=== WHAT NEEDS TO BE DONE ===
The task calls for every entry to be printed word for word, without the images.

___ DATA SHOWN ___

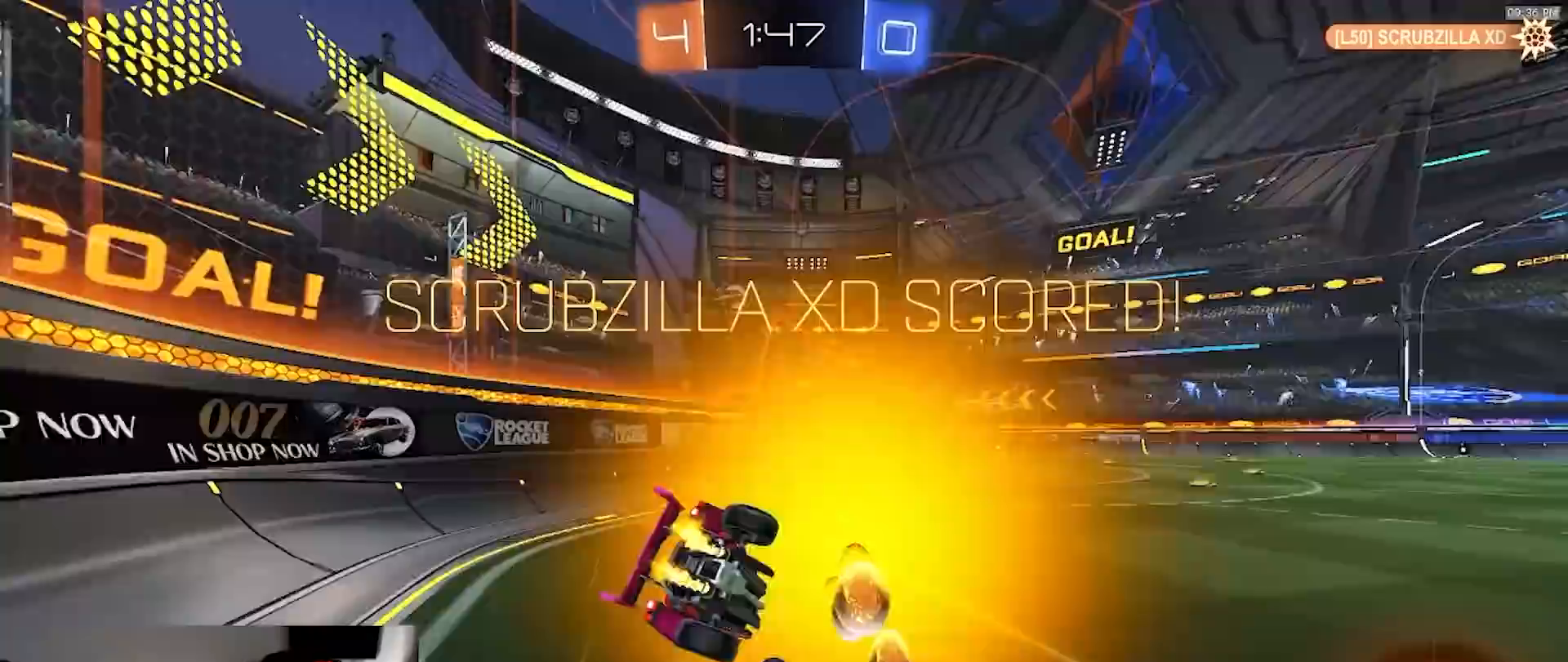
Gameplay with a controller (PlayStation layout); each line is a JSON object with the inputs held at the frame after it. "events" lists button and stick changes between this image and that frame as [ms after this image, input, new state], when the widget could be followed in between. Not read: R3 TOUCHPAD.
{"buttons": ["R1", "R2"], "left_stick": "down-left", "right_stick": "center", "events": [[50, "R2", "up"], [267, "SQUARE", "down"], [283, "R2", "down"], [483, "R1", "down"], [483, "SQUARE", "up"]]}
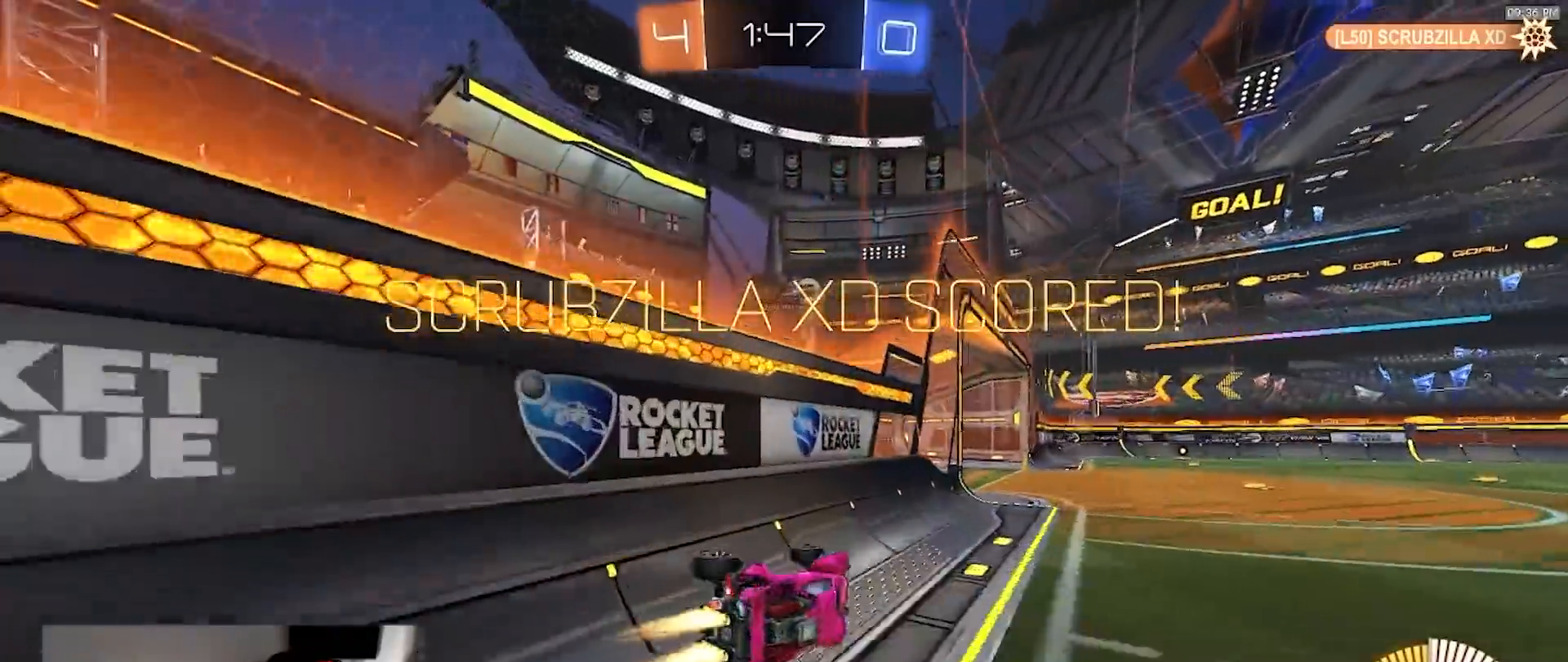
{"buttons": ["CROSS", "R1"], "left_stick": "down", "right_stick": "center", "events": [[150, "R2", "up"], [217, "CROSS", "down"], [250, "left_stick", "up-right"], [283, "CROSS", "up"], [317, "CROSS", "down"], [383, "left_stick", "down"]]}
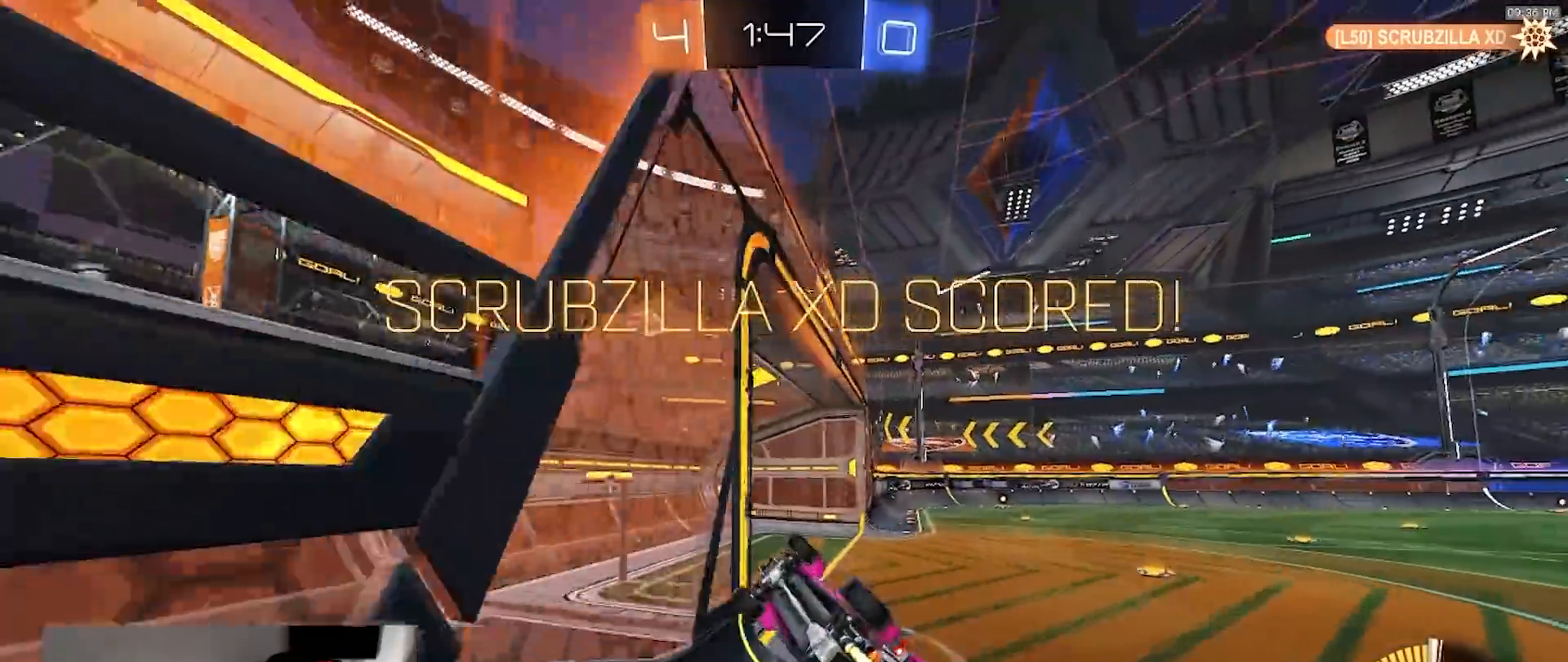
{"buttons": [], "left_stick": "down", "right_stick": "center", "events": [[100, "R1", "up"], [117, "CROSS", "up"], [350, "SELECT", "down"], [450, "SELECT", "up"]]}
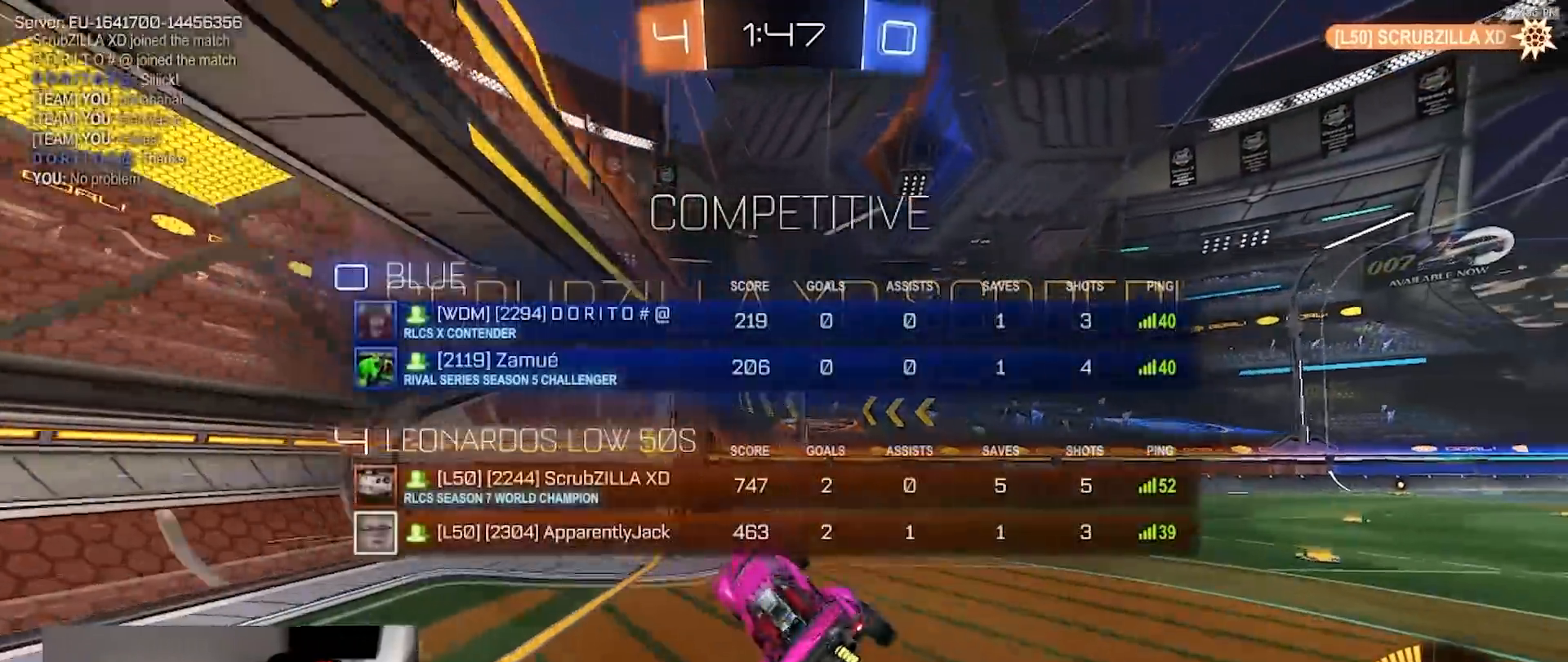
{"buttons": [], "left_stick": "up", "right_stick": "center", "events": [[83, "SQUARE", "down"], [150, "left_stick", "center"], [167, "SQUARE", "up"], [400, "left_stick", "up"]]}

___

=== OUTPUT OF THE TASK ===
Gameplay with a controller (PlayStation layout); each line is a JSON object with the inputs held at the frame after it. "events" lists button and stick changes between this image and that frame as [ms after this image, input, new state], when the widget could be followed in between. Not read: R3 TOUCHPAD.
{"buttons": ["R1", "R2"], "left_stick": "down-left", "right_stick": "center", "events": [[50, "R2", "up"], [267, "SQUARE", "down"], [283, "R2", "down"], [483, "R1", "down"], [483, "SQUARE", "up"]]}
{"buttons": ["CROSS", "R1"], "left_stick": "down", "right_stick": "center", "events": [[150, "R2", "up"], [217, "CROSS", "down"], [250, "left_stick", "up-right"], [283, "CROSS", "up"], [317, "CROSS", "down"], [383, "left_stick", "down"]]}
{"buttons": [], "left_stick": "down", "right_stick": "center", "events": [[100, "R1", "up"], [117, "CROSS", "up"], [350, "SELECT", "down"], [450, "SELECT", "up"]]}
{"buttons": [], "left_stick": "up", "right_stick": "center", "events": [[83, "SQUARE", "down"], [150, "left_stick", "center"], [167, "SQUARE", "up"], [400, "left_stick", "up"]]}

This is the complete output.